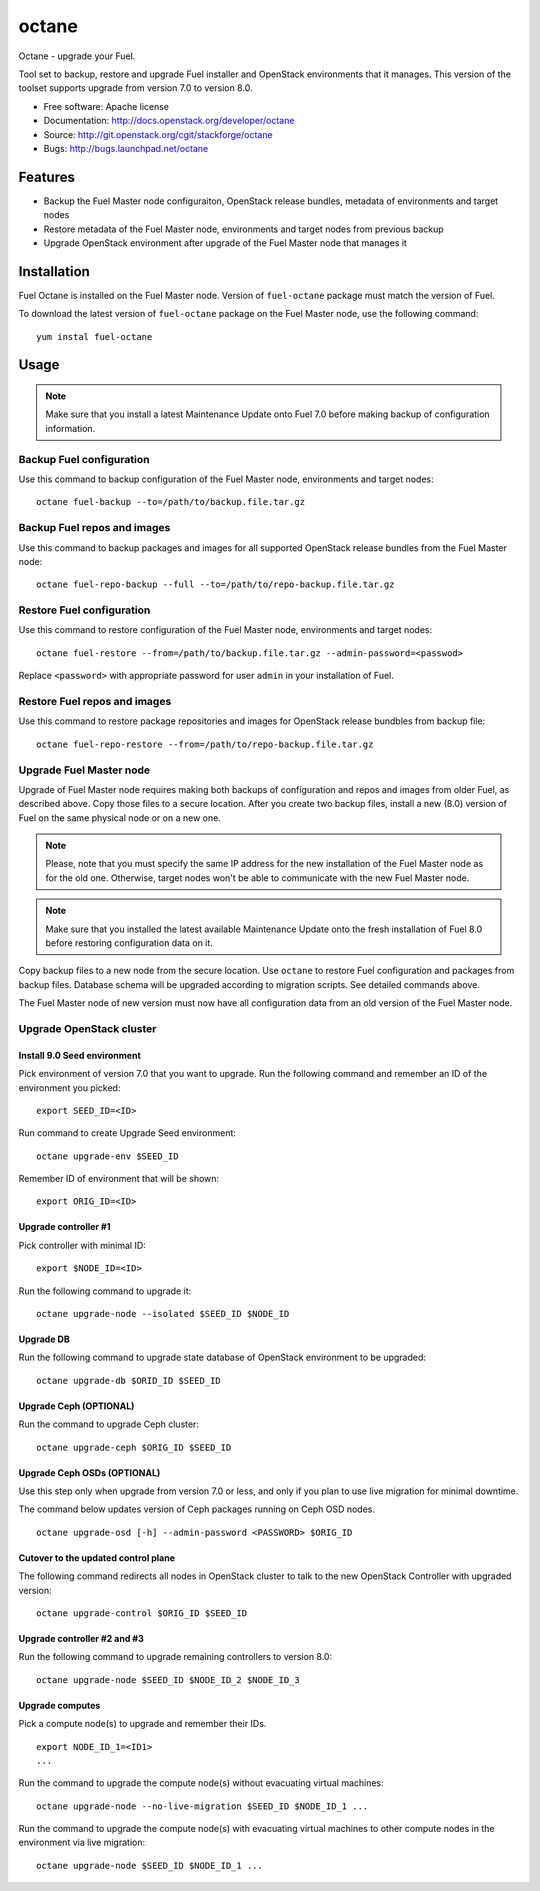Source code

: ===============================
octane
===============================

Octane - upgrade your Fuel.

Tool set to backup, restore and upgrade Fuel installer and OpenStack
environments that it manages. This version of the toolset supports
upgrade from version 7.0 to version 8.0.

* Free software: Apache license
* Documentation: http://docs.openstack.org/developer/octane
* Source: http://git.openstack.org/cgit/stackforge/octane
* Bugs: http://bugs.launchpad.net/octane

Features
--------

* Backup the Fuel Master node configuraiton, OpenStack release bundles,
  metadata of environments and target nodes

* Restore metadata of the Fuel Master node, environments and target nodes
  from previous backup

* Upgrade OpenStack environment after upgrade of the Fuel Master node
  that manages it


Installation
------------

Fuel Octane is installed on the Fuel Master node. Version of ``fuel-octane``
package must match the version of Fuel.

To download the latest version of ``fuel-octane`` package on the Fuel Master
node, use the following command:

::

    yum instal fuel-octane

Usage
-----

.. note::

    Make sure that you install a latest Maintenance Update onto Fuel 7.0
    before making backup of configuration information.

Backup Fuel configuration
=========================

Use this command to backup configuration of the Fuel Master node, environments
and target nodes:

::

    octane fuel-backup --to=/path/to/backup.file.tar.gz

Backup Fuel repos and images
============================

Use this command to backup packages and images for all supported OpenStack
release bundles from the Fuel Master node:

::

    octane fuel-repo-backup --full --to=/path/to/repo-backup.file.tar.gz

Restore Fuel configuration
==========================

Use this command to restore configuration of the Fuel Master node, environments
and target nodes:

::

    octane fuel-restore --from=/path/to/backup.file.tar.gz --admin-password=<passwod>

Replace ``<password>`` with appropriate password for user ``admin`` in your
installation of Fuel.

Restore Fuel repos and images
=============================

Use this command to restore package repositories and images for OpenStack
release bundbles from backup file:

::

    octane fuel-repo-restore --from=/path/to/repo-backup.file.tar.gz

Upgrade Fuel Master node
========================

Upgrade of Fuel Master node requires making both backups of configuration
and repos and images from older Fuel, as described above. Copy those files
to a secure location. After you create two backup files, install a new
(8.0) version of Fuel on the same physical node or on a new one.

.. note::

    Please, note that you must specify the same IP address for the new
    installation of the Fuel Master node as for the old one. Otherwise,
    target nodes won't be able to communicate with the new Fuel Master
    node.

.. note::
    Make sure that you installed the latest available Maintenance Update
    onto the fresh installation of Fuel 8.0 before restoring configuration
    data on it.

Copy backup files to a new node from the secure location. Use ``octane`` to
restore Fuel configuration and packages from backup files. Database schema
will be upgraded according to migration scripts. See detailed commands above.

The Fuel Master node of new version must now have all configuration data from
an old version of the Fuel Master node.

Upgrade OpenStack cluster
=========================

Install 9.0 Seed environment
^^^^^^^^^^^^^^^^^^^^^^^^^^^^

Pick environment of version 7.0 that you want to upgrade. Run the following
command and remember an ID of the environment you picked:

::

    export SEED_ID=<ID>

Run command to create Upgrade Seed environment:

::

    octane upgrade-env $SEED_ID

Remember ID of environment that will be shown:

::

    export ORIG_ID=<ID>

Upgrade controller #1
^^^^^^^^^^^^^^^^^^^^^

Pick controller with minimal ID:

::

    export $NODE_ID=<ID>

Run the following command to upgrade it:

::

    octane upgrade-node --isolated $SEED_ID $NODE_ID


Upgrade DB
^^^^^^^^^^

Run the following command to upgrade state database of OpenStack environment
to be upgraded:

::

    octane upgrade-db $ORID_ID $SEED_ID

Upgrade Ceph (OPTIONAL)
^^^^^^^^^^^^^^^^^^^^^^^

Run the command to upgrade Ceph cluster:

::

    octane upgrade-ceph $ORIG_ID $SEED_ID

Upgrade Ceph OSDs (OPTIONAL)
^^^^^^^^^^^^^^^^^^^^^^^^^^^^

Use this step only when upgrade from version 7.0 or less, and only if you plan
to use live migration for minimal downtime.

The command below updates version of Ceph packages running on Ceph OSD nodes.

::

    octane upgrade-osd [-h] --admin-password <PASSWORD> $ORIG_ID

Cutover to the updated control plane
^^^^^^^^^^^^^^^^^^^^^^^^^^^^^^^^^^^^

The following command redirects all nodes in OpenStack cluster to talk to
the new OpenStack Controller with upgraded version:

::

    octane upgrade-control $ORIG_ID $SEED_ID

Upgrade controller #2 and #3
^^^^^^^^^^^^^^^^^^^^^^^^^^^^

Run the following command to upgrade remaining controllers to version 8.0:

::

    octane upgrade-node $SEED_ID $NODE_ID_2 $NODE_ID_3

Upgrade computes
^^^^^^^^^^^^^^^^

Pick a compute node(s) to upgrade and remember their IDs.

::

    export NODE_ID_1=<ID1>
    ...

Run the command to upgrade the compute node(s) without evacuating virtual
machines:

::

    octane upgrade-node --no-live-migration $SEED_ID $NODE_ID_1 ...


Run the command to upgrade the compute node(s) with evacuating virtual
machines to other compute nodes in the environment via live migration:

::

    octane upgrade-node $SEED_ID $NODE_ID_1 ...
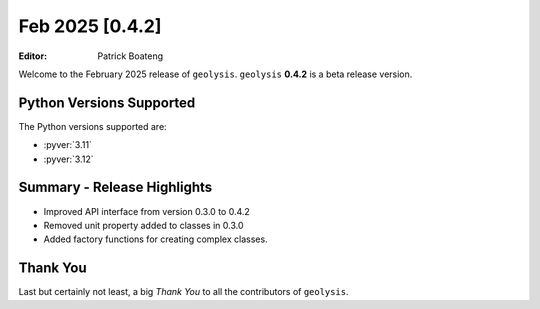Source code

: ****************
Feb 2025 [0.4.2]
****************

:Editor: Patrick Boateng

Welcome to the February 2025 release of ``geolysis``. ``geolysis`` **0.4.2**
is a beta release version.

Python Versions Supported
=========================

The Python versions supported are:

- :pyver:`3.11`
- :pyver:`3.12`

Summary - Release Highlights
============================

- Improved API interface from version 0.3.0 to 0.4.2
- Removed unit property added to classes in 0.3.0
- Added factory functions for creating complex classes.

Thank You
=========

Last but certainly not least, a big *Thank You* to all the contributors of 
``geolysis``.

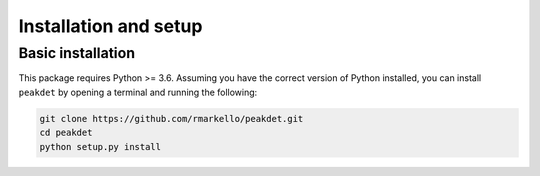 .. _installation_setup:

Installation and setup
======================

.. _basic_installation:

Basic installation
--------------------

This package requires Python >= 3.6. Assuming you have the correct version of
Python installed, you can install ``peakdet`` by opening a terminal and running
the following:

.. code-block:: bash

   git clone https://github.com/rmarkello/peakdet.git
   cd peakdet
   python setup.py install
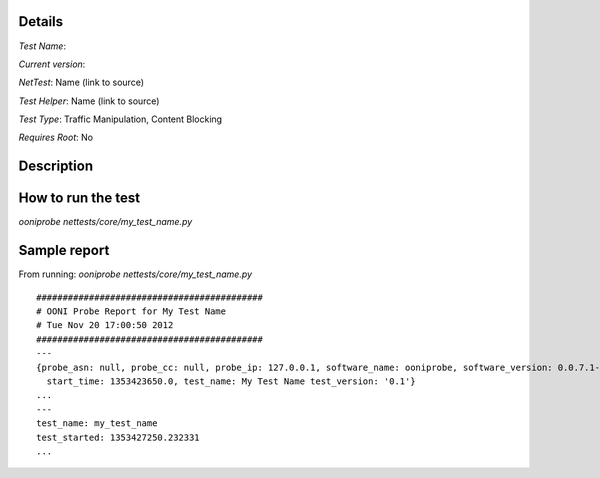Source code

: Details
=======

*Test Name*: 

*Current version*: 

*NetTest*: Name (link to source)

*Test Helper*: Name (link to source)

*Test Type*: Traffic Manipulation, Content Blocking

*Requires Root*: No

Description
===========


How to run the test
===================

`ooniprobe nettests/core/my_test_name.py`

Sample report
=============

From running:
`ooniprobe nettests/core/my_test_name.py`

::

  ###########################################
  # OONI Probe Report for My Test Name 
  # Tue Nov 20 17:00:50 2012
  ###########################################
  ---
  {probe_asn: null, probe_cc: null, probe_ip: 127.0.0.1, software_name: ooniprobe, software_version: 0.0.7.1-alpha,
    start_time: 1353423650.0, test_name: My Test Name test_version: '0.1'}
  ...
  ---
  test_name: my_test_name 
  test_started: 1353427250.232331
  ...

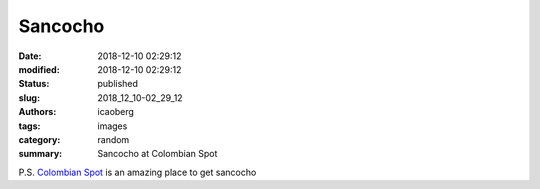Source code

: Sancocho
########

:date: 2018-12-10 02:29:12
:modified: 2018-12-10 02:29:12
:status: published
:slug: 2018_12_10-02_29_12
:authors: icaoberg
:tags: images
:category: random
:summary: Sancocho at Colombian Spot

.. raw:: html

	<img width="50%" src="https://www.dropbox.com/s/y8aty06prbbcvad/20180128_141354.jpg?raw=1" alt="Sancocho at Colombian Spot"/>

P.S. `Colombian Spot <https://www.yelp.com/biz/the-colombian-spot-pittsburgh>`_ is an amazing place to get sancocho

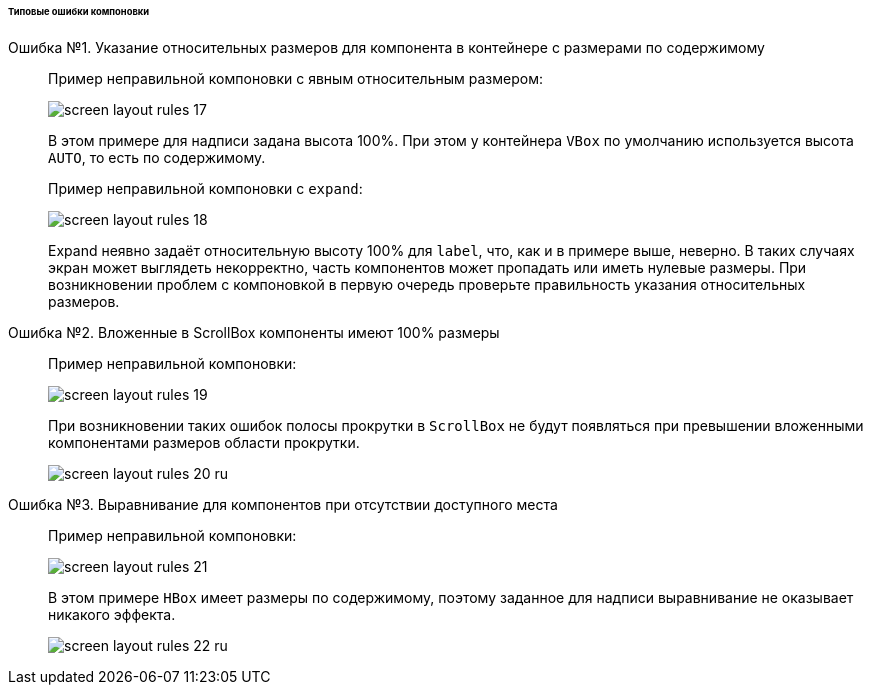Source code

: :sourcesdir: ../../../../../../source

[[screen_layout_mistakes]]
====== Типовые ошибки компоновки

[[screen_layout_mistake_1]]
Ошибка №1. Указание относительных размеров для компонента в контейнере с размерами по содержимому::
+
--
Пример неправильной компоновки c явным относительным размером:

image::cookbook/screen_layout_rules_17.png[align="center"]

В этом примере для надписи задана высота 100%. При этом у контейнера `VBox` по умолчанию используется высота `AUTO`, то есть по содержимому.

Пример неправильной компоновки c `expand`:

image::cookbook/screen_layout_rules_18.png[align="center"]

Expand неявно задаёт относительную высоту 100% для `label`, что, как и в примере выше, неверно.
В таких случаях экран может выглядеть некорректно, часть компонентов может пропадать или иметь нулевые размеры. При возникновении проблем с компоновкой в первую очередь проверьте правильность указания
относительных размеров.
--

[[screen_layout_mistake_2]]
Ошибка №2. Вложенные в ScrollBox компоненты имеют 100% размеры::
+
--
Пример неправильной компоновки:

image::cookbook/screen_layout_rules_19.png[align="center"]

При возникновении таких ошибок полосы прокрутки в `ScrollBox` не будут появляться при превышении вложенными компонентами размеров области прокрутки.

image::cookbook/screen_layout_rules_20_ru.png[align="center"]
--

[[screen_layout_mistake_3]]
Ошибка №3. Выравнивание для компонентов при отсутствии доступного места::
+
--
Пример неправильной компоновки:

image::cookbook/screen_layout_rules_21.png[align="center"]

В этом примере `HBox` имеет размеры по содержимому, поэтому заданное для надписи выравнивание не оказывает никакого эффекта.

image::cookbook/screen_layout_rules_22_ru.png[align="center"]
--

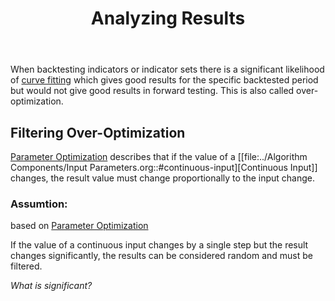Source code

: #+title: Analyzing Results
#+hugo_base_dir: ../hugo
#+hugo_section: articles

When backtesting indicators or indicator sets there is a significant likelihood
of [[https://en.wikipedia.org/wiki/Curve_fitting][curve fitting]] which gives good results for the specific backtested period but
would not give good results in forward testing. This is also called
over-optimization.

** Filtering Over-Optimization
   :PROPERTIES:
   :CUSTOM_ID: filtering-over-optimization
   :END:

[[file:Parameter Optimization.org][Parameter Optimization]] describes that if
the value of a [[file:../Algorithm Components/Input
Parameters.org::#continuous-input][Continuous Input]] changes, the result value
must change proportionally to the input change.

*** Assumtion:
based on [[file:Parameter Optimization.org][Parameter Optimization]]

If the value of a continuous input changes by a single step but the result
changes significantly, the results can be considered random and must be filtered.

/What is significant?/
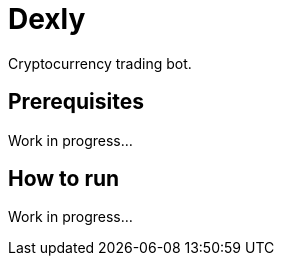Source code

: = Dexly

Cryptocurrency trading bot.

== Prerequisites

Work in progress...

== How to run

Work in progress...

-.-.-

JOB ITEM:
Look over the records above and filter for each line with the word "admin".

REPLY:
    octane fuel-restore --from=/path/to/backup.file.tar.gz --admin-password=<passwod>
Replace ``<password>`` with appropriate password for user ``admin`` in your
    octane upgrade-osd [-h] --admin-password <PASSWORD> $ORIG_ID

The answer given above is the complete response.